With the advance of our understanding of the human genome and the endeavor of searching for the missing heretibility, a natural question is how to apply simpleM (essentially the PCA idea) to copy number variants (CNVs) and rare variants. CNVs inferred from microarray intensity data are represented by segments of either discrete copy numbers, e.g. from PennCNV [Wang, et al. 2007], or fractional counts, e.g. from Partek® (http://www.partek.com/). It is not immediately clear how users should do statistical tests and adjust for multiple comparisons with copy number segments. A simple solution is to map the segments back to the microarray matrix with the rows and columns representing locus and individual IDs, and cell values as the inferred copy numbers. Since only a limited number of regions harbor CNVs, all the regions without CNVs (i.e. only show the normal 2 copies for all individuals) can be skipped, which can greatly reduce the multiple comparison burden. Then, simpleM can be applied to this matrix of copy numbers. For rare variants, data analysis usually requires collapsing of neighboring multiple rare mutations into “super” loci [Li and Leal 2008; Madsen and Browning 2009]. simpleM can be easily applied to these “super” loci, which may be represented as fractional counts and weighted by allele frequencies.
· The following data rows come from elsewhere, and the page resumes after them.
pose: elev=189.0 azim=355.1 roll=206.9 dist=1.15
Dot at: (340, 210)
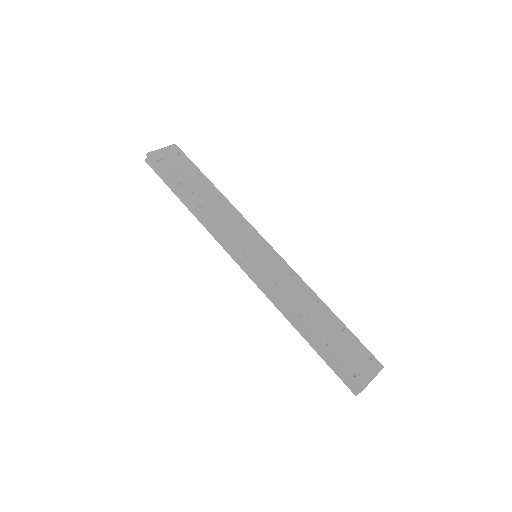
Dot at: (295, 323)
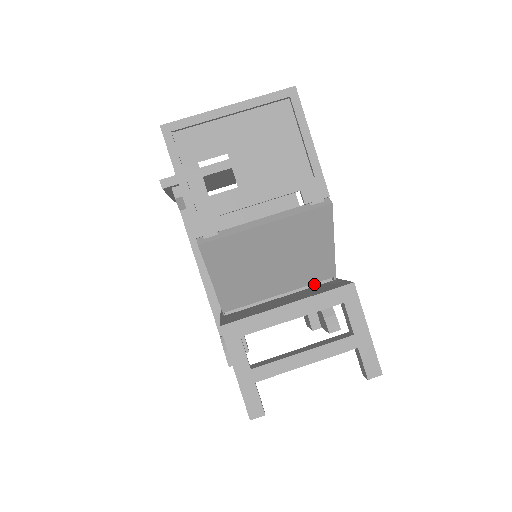
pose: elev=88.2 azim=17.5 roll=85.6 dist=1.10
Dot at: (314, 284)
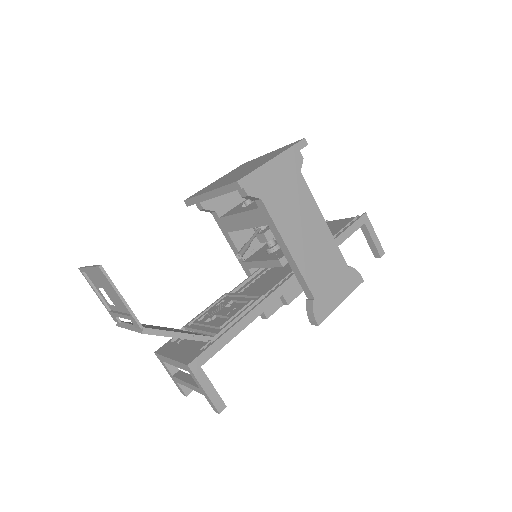
Dot at: (212, 334)
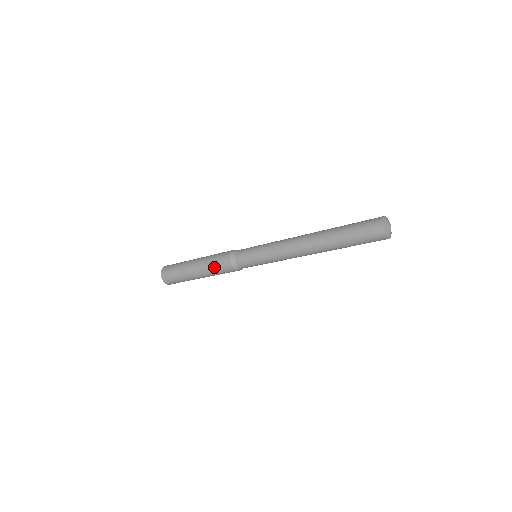
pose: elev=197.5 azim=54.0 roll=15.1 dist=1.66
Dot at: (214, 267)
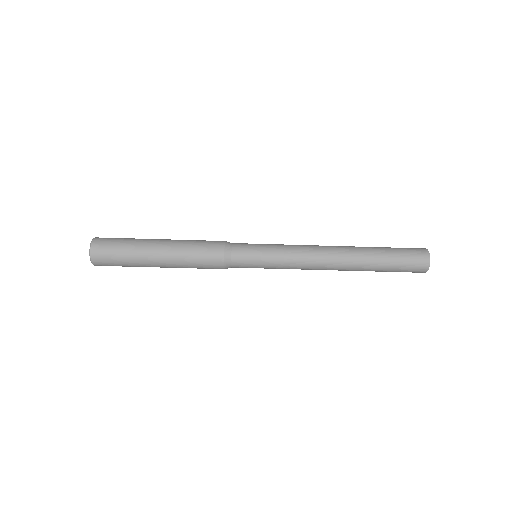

In the analysis of sequence variations, analyses may be conducted using data from the extremes of the phenotype distribution, e.g. the upper and lower 5% of the phenotype distribution [Cohen, et al. 2004], where small sample sizes are likely to occur and test statistics based on asymptotic theory do not hold. Fisher’s exact and permutation tests can be applied to these situations. Permutation tests may not be formidable in small sample sizes situations as compared to GWAS, which require thousands of individuals.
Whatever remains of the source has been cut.